Jeff Goins on Real Artists Don’t Starve, Part 4

In his book, Real Artists Don’t Starve: Timeless Strategies for Thriving in the New Creative Age, Jeff Goins discusses how we can apply prudent strategies in positioning ourselves for thriving in our chosen field of craft.

These are some of my favorite concepts and takeaways from reading the book.

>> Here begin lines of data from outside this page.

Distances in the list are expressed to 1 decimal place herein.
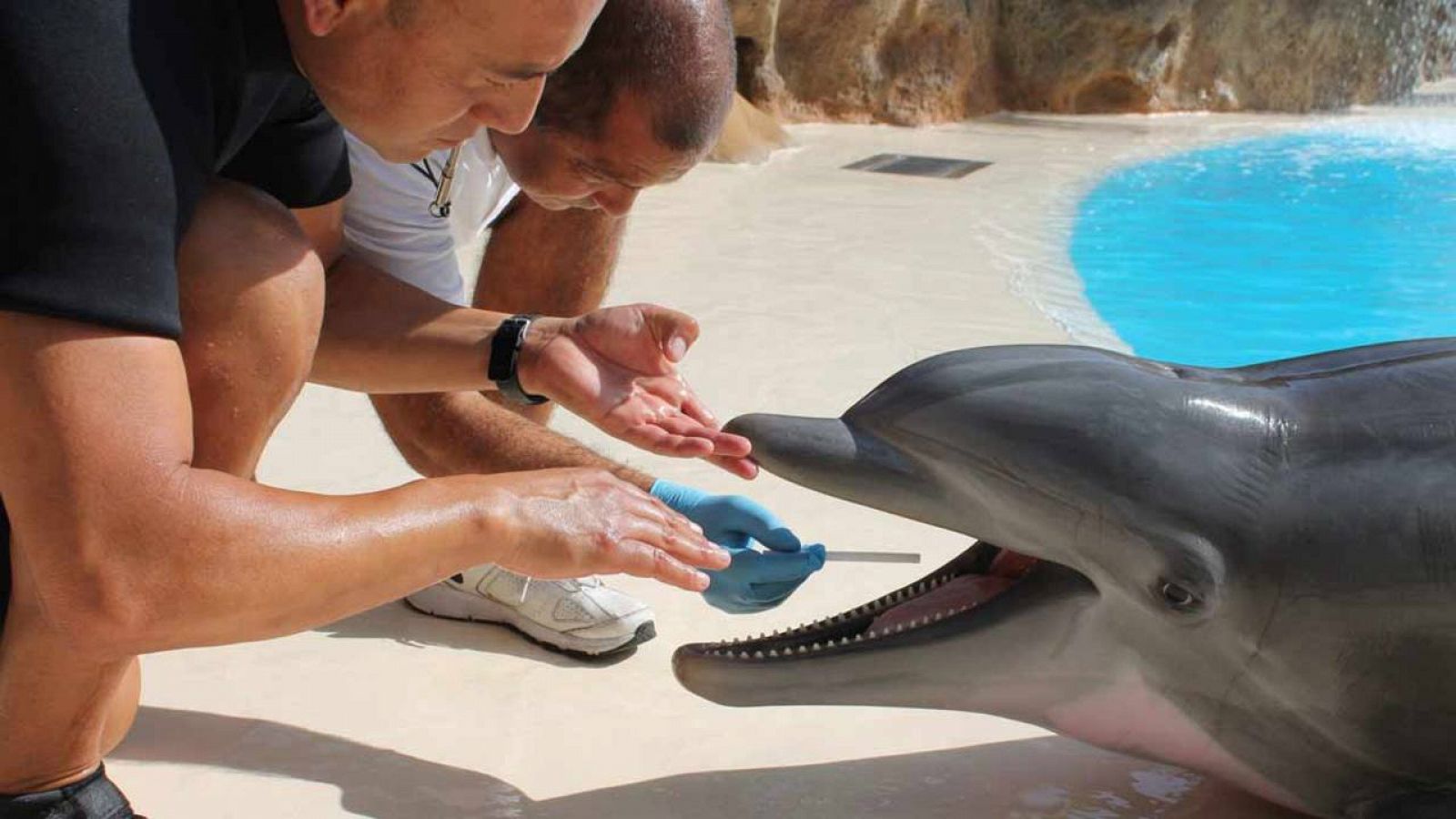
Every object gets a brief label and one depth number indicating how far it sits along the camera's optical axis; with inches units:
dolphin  105.0
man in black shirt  79.1
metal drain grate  444.1
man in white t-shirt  129.8
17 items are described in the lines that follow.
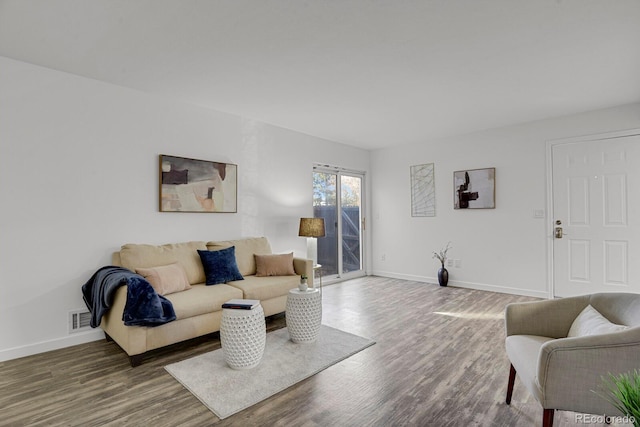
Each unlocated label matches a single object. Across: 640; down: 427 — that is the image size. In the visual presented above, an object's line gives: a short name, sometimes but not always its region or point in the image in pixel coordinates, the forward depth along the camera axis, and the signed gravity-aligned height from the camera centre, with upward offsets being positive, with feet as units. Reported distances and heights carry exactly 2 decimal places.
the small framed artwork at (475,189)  16.26 +1.43
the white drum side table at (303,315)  9.47 -2.90
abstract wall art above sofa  11.73 +1.23
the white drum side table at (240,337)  7.84 -2.94
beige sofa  8.34 -2.37
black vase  17.26 -3.23
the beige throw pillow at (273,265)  12.54 -1.91
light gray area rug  6.79 -3.77
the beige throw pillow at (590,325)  4.94 -1.76
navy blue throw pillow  11.19 -1.75
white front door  12.90 +0.01
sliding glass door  18.13 -0.13
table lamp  14.93 -0.52
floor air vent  9.69 -3.13
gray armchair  4.37 -2.11
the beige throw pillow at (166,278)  9.44 -1.83
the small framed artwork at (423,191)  18.40 +1.48
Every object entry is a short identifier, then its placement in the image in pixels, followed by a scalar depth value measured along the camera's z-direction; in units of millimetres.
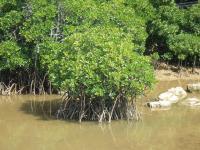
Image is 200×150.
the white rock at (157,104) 21956
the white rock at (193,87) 25312
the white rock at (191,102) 22625
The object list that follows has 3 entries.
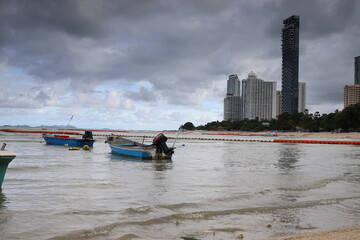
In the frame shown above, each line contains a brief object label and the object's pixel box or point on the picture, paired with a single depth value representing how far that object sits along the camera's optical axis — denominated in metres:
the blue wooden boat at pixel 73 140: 44.69
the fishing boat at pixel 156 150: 29.30
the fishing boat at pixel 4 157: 11.99
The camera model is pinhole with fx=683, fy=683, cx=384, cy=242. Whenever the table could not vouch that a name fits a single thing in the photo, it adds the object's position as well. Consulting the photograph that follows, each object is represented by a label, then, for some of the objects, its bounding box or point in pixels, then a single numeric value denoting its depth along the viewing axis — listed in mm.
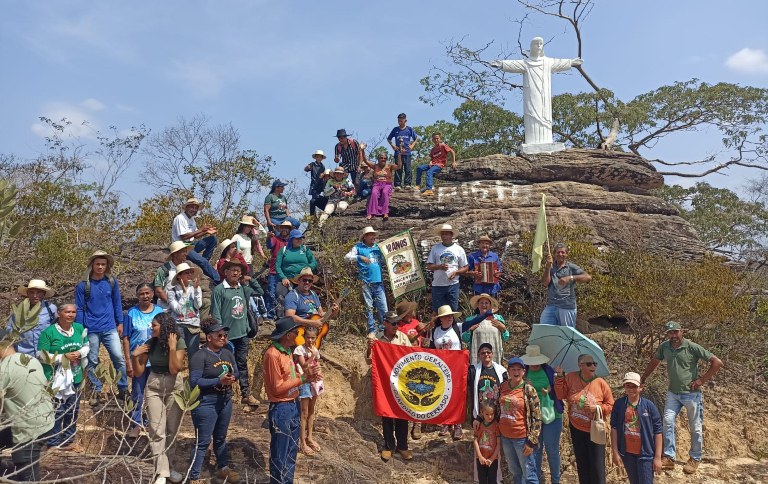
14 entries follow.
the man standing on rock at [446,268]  10188
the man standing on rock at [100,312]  7777
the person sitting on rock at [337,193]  13648
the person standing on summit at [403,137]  13930
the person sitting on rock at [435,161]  14258
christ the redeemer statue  16172
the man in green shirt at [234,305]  8102
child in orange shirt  7465
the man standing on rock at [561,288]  9148
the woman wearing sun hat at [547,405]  7496
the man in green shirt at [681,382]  8383
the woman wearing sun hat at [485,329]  8680
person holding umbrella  7289
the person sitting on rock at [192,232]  9891
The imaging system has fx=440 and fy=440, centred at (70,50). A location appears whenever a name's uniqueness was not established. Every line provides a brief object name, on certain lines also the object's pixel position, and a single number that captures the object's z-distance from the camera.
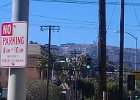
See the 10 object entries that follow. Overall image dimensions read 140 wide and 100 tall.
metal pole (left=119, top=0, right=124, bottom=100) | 34.25
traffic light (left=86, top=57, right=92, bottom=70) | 31.81
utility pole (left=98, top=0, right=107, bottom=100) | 22.39
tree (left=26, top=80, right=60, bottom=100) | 64.50
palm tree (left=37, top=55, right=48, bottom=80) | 110.88
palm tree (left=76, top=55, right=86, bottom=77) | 120.53
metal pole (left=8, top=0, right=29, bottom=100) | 5.55
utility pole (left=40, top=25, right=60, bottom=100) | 73.44
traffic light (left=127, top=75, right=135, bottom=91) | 32.97
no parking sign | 5.53
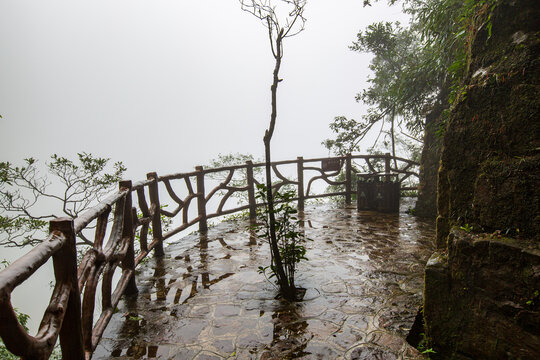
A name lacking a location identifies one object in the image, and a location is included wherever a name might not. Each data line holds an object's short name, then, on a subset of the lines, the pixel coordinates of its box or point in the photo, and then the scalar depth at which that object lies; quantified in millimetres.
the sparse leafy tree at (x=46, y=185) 7891
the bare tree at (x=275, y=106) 3457
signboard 9142
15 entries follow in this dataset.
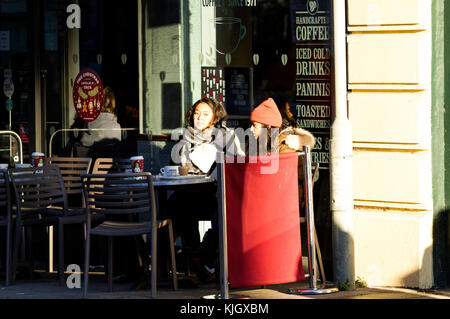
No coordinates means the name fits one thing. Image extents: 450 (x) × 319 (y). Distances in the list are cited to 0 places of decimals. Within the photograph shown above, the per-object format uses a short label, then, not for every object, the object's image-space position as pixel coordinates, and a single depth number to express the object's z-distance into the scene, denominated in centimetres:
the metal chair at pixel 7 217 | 1742
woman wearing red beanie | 1711
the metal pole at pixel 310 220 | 1545
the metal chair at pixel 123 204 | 1570
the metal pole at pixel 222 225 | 1404
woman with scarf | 1742
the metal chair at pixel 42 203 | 1748
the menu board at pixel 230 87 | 1866
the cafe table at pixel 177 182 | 1680
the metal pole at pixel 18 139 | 2080
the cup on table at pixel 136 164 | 1744
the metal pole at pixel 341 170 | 1619
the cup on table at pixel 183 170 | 1753
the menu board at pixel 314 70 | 1755
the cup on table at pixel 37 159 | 1894
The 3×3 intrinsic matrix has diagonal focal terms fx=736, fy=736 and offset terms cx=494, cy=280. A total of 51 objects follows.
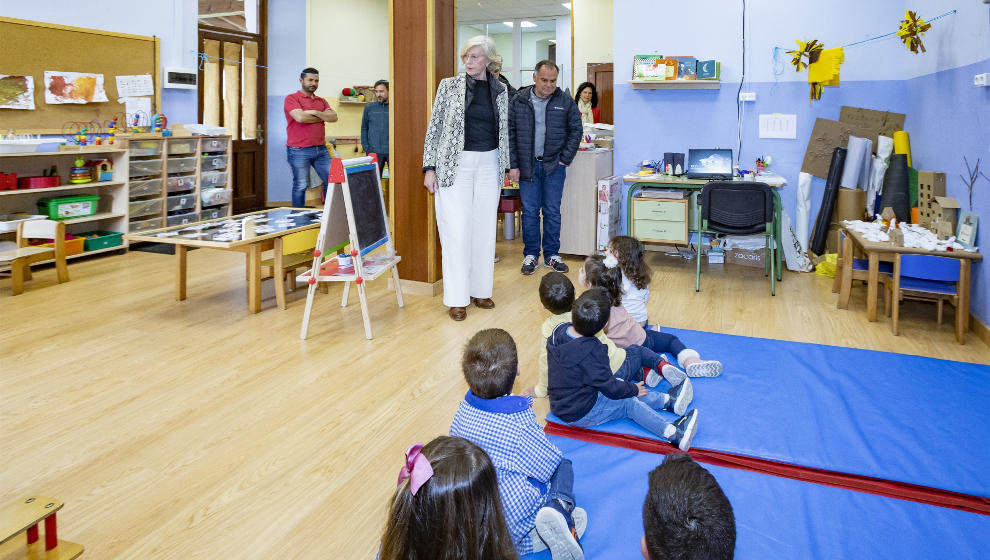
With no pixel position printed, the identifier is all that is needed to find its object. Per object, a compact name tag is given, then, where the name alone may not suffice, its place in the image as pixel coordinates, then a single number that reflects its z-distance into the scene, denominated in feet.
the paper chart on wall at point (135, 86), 22.20
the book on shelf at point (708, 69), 20.18
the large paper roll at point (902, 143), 18.43
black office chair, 17.25
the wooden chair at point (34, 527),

Chapter 4, Harness Your Stubbornness

In this chapter, Jeff discusses why it is essential for thriving artists to harness their stubbornness. He offers the following recommendations for us to think about:

  • All artists have a secret weapon, and it is stubbornness. It is not productive to be stubborn about everything. We need to channel the stubbornness energy strategically on things that count.
  • Strategic stubbornness is the ability to persevere and maintain passion for long-term goals despite adverse circumstances. Grit, as defined by Angela Duckworth, entails working strenuously toward challenges and maintaining effort and interest over time despite failure, adversity, and plateaus in progress.
  • As aspiring artists, our job is not to be perfect every time but to be creating. By consistently creating and delivering projects, we can harness our stubbornness and apply it toward the right things. We need to turn our determination into tenacity and leverage it to succeed.
  • Strategic stubbornness for thriving artists focuses on the vision, but we are flexible on the supporting details to get to the end goal. Along the way, there will be plenty of support and criticism, but the thriving artists do not take any of it personally. We realize the ultimate success might not be totally up to us, so the best we can do is keep on creating and delivering.
  • For most successful work or endeavors, talent did not cause them; tenacity did. If we want our work to succeed, we need to be stubborn about the right thing. In creative work, stubbornness can be an asset.

In summary, “The Starving Artist is stubborn about everything. The Thriving Artist is stubborn about the right things.”